We all scream for ice cream
Employees at Kris and Kate’s do big work in a small space
by Lacey Storer
Sunday, June 14, 2009

On a hot and windy afternoon, there’s a line outside of Kris and Kate’s. People stand in front of the pink and white ice-cream-cone-shaped building, ordering cones and sundaes and the occasional hot dog.

Inside, Erica Garrison and Hannah Brewer are working at a frantic pace to keep up with the demand at the window and the line of drive-through orders.

“We always pick up right around this time,” Ms. Garrison says.

They go back and forth from the window to the ice cream machine to the drive-through to the shake maker. Their workspace is small, but they move as if performing a well-executed dance routine. Working side by side and back to back, they side-step each other as they fill orders.

With just two workers, the space seems small. Later in the evening, “it gets kind of hectic,” Ms. Brewer says, when there are four employees working the dinner rush,

“When there’s four in here, yeah, it’s congested, but we’ve got a system,” says Ms. Garrison, who’s been working at the stand since her mother bought it when she was 9.

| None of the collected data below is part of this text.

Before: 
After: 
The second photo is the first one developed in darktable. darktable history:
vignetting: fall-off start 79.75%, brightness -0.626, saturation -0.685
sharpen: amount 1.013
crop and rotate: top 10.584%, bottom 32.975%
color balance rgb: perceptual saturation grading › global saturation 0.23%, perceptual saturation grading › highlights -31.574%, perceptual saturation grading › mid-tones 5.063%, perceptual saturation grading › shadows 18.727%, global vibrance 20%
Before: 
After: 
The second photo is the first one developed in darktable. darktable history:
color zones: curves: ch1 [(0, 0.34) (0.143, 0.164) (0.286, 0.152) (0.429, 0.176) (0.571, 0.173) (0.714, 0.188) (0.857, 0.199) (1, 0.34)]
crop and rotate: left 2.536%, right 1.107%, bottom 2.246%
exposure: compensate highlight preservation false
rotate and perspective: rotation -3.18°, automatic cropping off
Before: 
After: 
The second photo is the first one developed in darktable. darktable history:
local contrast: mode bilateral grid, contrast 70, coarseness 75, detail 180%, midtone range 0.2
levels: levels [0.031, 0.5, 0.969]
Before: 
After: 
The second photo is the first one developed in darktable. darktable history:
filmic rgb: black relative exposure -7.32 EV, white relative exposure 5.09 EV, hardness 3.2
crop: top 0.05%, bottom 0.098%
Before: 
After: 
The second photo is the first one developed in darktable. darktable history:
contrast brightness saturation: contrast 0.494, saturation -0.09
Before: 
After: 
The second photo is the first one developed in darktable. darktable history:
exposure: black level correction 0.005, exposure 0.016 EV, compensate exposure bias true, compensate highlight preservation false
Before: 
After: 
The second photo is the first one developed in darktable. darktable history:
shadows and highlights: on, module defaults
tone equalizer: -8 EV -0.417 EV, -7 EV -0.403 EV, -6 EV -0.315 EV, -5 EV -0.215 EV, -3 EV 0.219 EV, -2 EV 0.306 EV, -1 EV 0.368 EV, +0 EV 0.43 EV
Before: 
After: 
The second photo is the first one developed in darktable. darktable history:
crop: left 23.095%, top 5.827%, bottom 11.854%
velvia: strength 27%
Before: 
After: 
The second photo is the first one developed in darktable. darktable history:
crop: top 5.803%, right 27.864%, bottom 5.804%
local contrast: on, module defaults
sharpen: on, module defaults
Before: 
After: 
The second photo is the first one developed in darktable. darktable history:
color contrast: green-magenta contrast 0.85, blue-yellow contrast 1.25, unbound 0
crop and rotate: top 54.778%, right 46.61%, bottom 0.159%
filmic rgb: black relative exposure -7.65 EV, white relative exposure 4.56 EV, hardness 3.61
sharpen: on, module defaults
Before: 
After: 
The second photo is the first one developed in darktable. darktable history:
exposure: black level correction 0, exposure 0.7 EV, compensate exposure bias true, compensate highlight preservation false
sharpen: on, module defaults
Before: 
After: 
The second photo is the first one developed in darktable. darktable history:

It’s a system that keeps things running smoothly when there are groups of hot and hungry people out front and cars lined 10 deep in the drive-through. Communication is key, so they know who’s taken which order and who’s working to make that sundae or slushie or ice cream twister.

As the afternoon rush slows down, the girls are able to take a breath. They start refilling machines and bringing out gallons of milk from the back freezer. They clean up a little bit. A third employee comes in, making the small space grow smaller, and the girls prepare themselves for the next rush.